Old-timers on High Wheels were Endurance Champions
Modern Cycle Is an Airship Compared with the Pneumatic Vehicle of Other Days.
During the running of the six-day bicycle race in the Garden next week, the question more likely to be heard than any other is whether those among the fifteen teams who can stand the gruelling pace in the test of the final days when stamina counts are not greater endurance than those who first brought ths six-day record to America. The answer is furnished by a member of The Evening World's sporting staff who has witnessed nearly all the great six-day events in America from March 13 1886 when Albert Schock in Minneapolis hung up the worlds record of 1,008 miles for seventy-two hours-twelve hours a day-down to 1899 when Walter Miller and Dutch Waller set up a mark of 2,733 miles 4 laps in Madison Square Garden.

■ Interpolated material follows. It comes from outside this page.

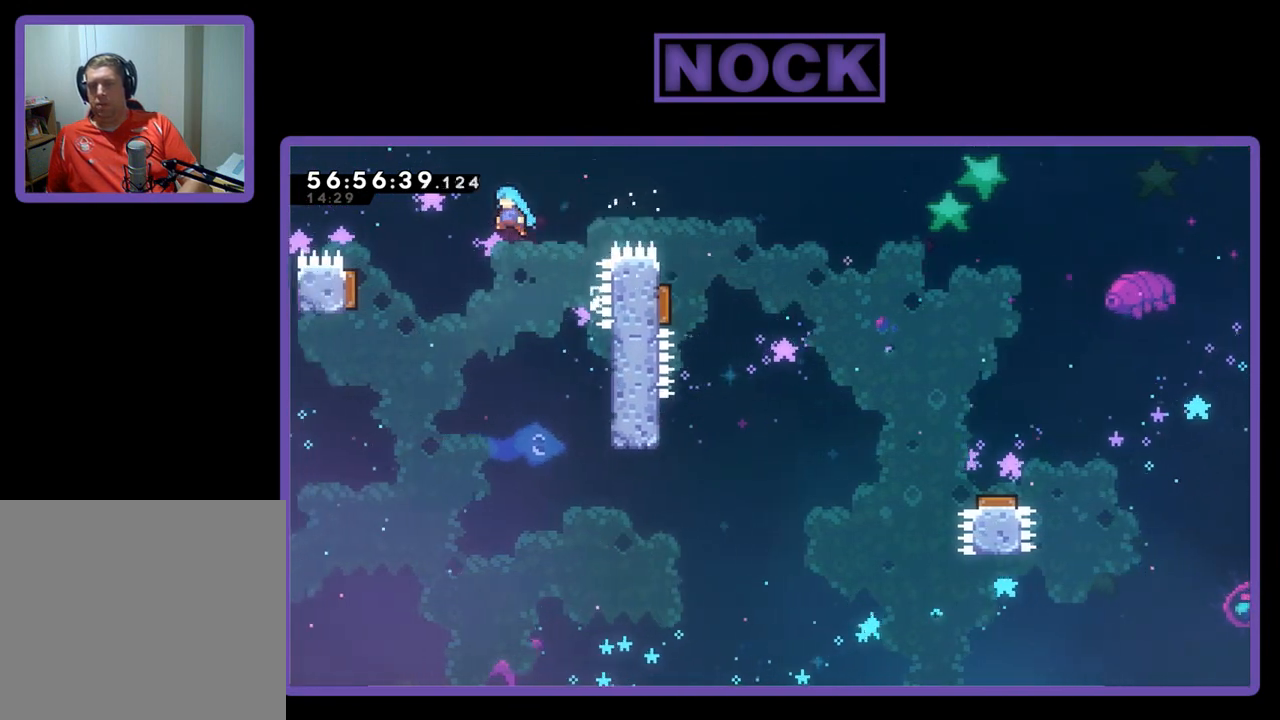
{"buttons": ["CIRCLE", "R2", "DPAD_UP"], "right_stick": "center", "events": [[467, "CROSS", "up"], [500, "CIRCLE", "down"], [500, "DPAD_LEFT", "up"]]}
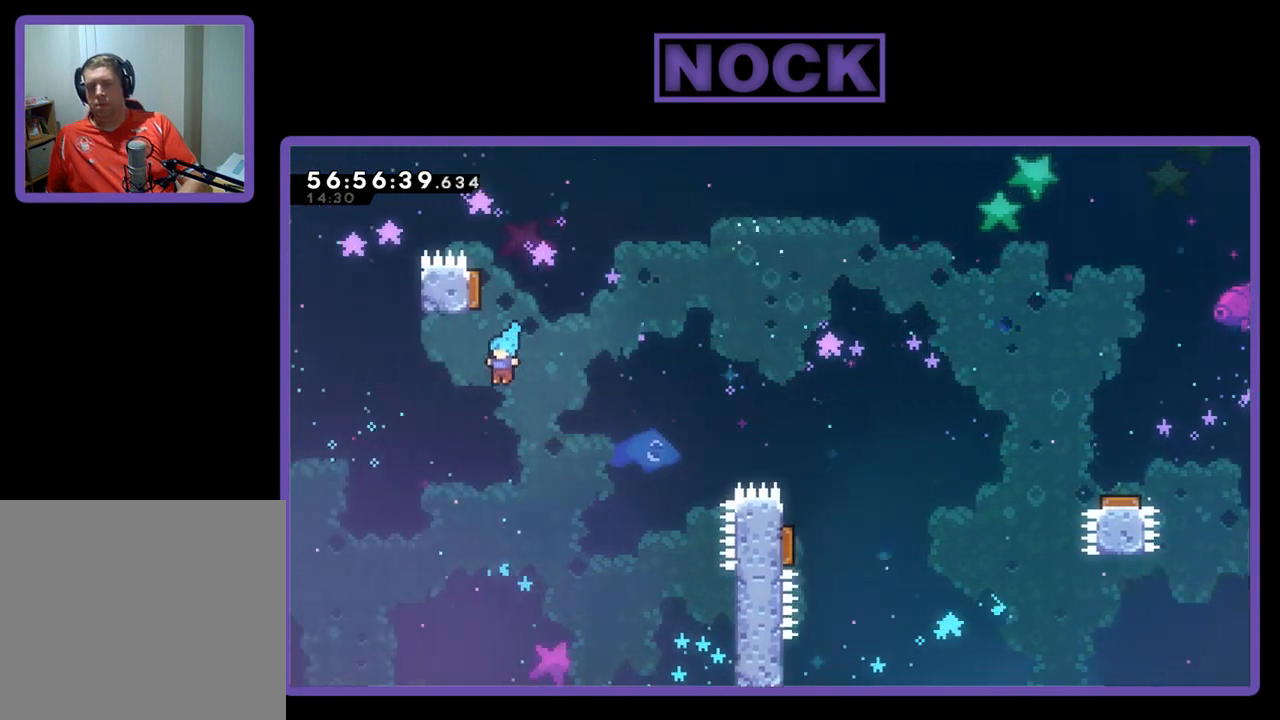
{"buttons": [], "right_stick": "center", "events": [[33, "CROSS", "down"], [300, "R2", "up"], [333, "DPAD_UP", "up"], [367, "CIRCLE", "up"], [367, "CROSS", "up"]]}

Conditions are vastly different to-day from those of 20 years ago. The modern bicycle, pneumatic tired and weighing only 22 pounds, is an air ship compared to the 50 pound high-wheeled boneshaker with Its hard rubber tires and 57-Inch wheel. Then there is the difference of the scientifically banked track and the unbanked turns of twenty years ago, when a "header" meant almost certain death. Training methods have also changed, the six-day rider of today training almost exclusively for speed and under the team arrangement being relieved on the track at any time, while the old record holders were trained for endurance.
Old Timers Had Endurance
Speed has a deteriorating effect similar to the long steady grind, but when I think that Schlock never once left the tract in the first three day except to change wheels, and that his entire resting time was 40 mlnutes in the 72 hours it seems to be the most marvelous test of endurance I have ever seen-unless it be that of Mlle. Louise Armaindo, who beat Jack Prince in a 24-hour race because she never quit riding in the whole time. In the match race between Prince and Schock in Minneapolis, March 1886, when Prince set up a new world's record of 1,040 miles, neither man was off his wheel more than ten minutes for the entire 72 hours. This race, by the way, was for $1,000 a side, the largest side bet ever made in a similar contest in America.